BEGIN RECORDS PROVIDED

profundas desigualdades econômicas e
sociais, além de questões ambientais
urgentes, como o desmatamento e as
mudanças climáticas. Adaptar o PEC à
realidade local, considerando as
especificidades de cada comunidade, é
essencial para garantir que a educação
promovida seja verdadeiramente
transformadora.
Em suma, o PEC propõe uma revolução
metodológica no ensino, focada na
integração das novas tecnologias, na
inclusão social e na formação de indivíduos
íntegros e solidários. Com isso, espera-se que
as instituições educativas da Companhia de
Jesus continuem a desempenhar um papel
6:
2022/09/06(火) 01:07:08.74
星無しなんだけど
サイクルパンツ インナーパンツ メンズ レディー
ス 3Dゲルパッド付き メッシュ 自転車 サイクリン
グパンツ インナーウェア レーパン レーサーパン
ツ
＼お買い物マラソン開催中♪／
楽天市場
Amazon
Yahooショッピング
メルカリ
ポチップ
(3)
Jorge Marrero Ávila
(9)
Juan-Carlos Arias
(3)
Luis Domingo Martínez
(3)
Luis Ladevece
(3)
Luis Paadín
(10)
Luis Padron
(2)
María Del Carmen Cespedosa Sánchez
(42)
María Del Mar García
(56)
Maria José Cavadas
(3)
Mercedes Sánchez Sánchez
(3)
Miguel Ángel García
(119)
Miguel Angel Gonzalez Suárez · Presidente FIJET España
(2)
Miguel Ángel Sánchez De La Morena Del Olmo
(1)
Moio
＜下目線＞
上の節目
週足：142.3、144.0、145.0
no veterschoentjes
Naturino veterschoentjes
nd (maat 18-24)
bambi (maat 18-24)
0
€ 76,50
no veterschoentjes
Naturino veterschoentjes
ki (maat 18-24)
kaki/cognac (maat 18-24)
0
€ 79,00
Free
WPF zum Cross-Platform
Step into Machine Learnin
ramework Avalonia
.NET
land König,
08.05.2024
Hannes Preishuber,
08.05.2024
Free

END RECORDS PROVIDED

**GOAL OF THE EXERCISE**:
Can you reproduce every one of the rows above, line for line and character for character?

**EXERCISE RESPONSE**:
profundas desigualdades econômicas e
sociais, além de questões ambientais
urgentes, como o desmatamento e as
mudanças climáticas. Adaptar o PEC à
realidade local, considerando as
especificidades de cada comunidade, é
essencial para garantir que a educação
promovida seja verdadeiramente
transformadora.
Em suma, o PEC propõe uma revolução
metodológica no ensino, focada na
integração das novas tecnologias, na
inclusão social e na formação de indivíduos
íntegros e solidários. Com isso, espera-se que
as instituições educativas da Companhia de
Jesus continuem a desempenhar um papel
6:
2022/09/06(火) 01:07:08.74
星無しなんだけど
サイクルパンツ インナーパンツ メンズ レディー
ス 3Dゲルパッド付き メッシュ 自転車 サイクリン
グパンツ インナーウェア レーパン レーサーパン
ツ
＼お買い物マラソン開催中♪／
楽天市場
Amazon
Yahooショッピング
メルカリ
ポチップ
(3)
Jorge Marrero Ávila
(9)
Juan-Carlos Arias
(3)
Luis Domingo Martínez
(3)
Luis Ladevece
(3)
Luis Paadín
(10)
Luis Padron
(2)
María Del Carmen Cespedosa Sánchez
(42)
María Del Mar García
(56)
Maria José Cavadas
(3)
Mercedes Sánchez Sánchez
(3)
Miguel Ángel García
(119)
Miguel Angel Gonzalez Suárez · Presidente FIJET España
(2)
Miguel Ángel Sánchez De La Morena Del Olmo
(1)
Moio
＜下目線＞
上の節目
週足：142.3、144.0、145.0
no veterschoentjes
Naturino veterschoentjes
nd (maat 18-24)
bambi (maat 18-24)
0
€ 76,50
no veterschoentjes
Naturino veterschoentjes
ki (maat 18-24)
kaki/cognac (maat 18-24)
0
€ 79,00
Free
WPF zum Cross-Platform
Step into Machine Learnin
ramework Avalonia
.NET
land König,
08.05.2024
Hannes Preishuber,
08.05.2024
Free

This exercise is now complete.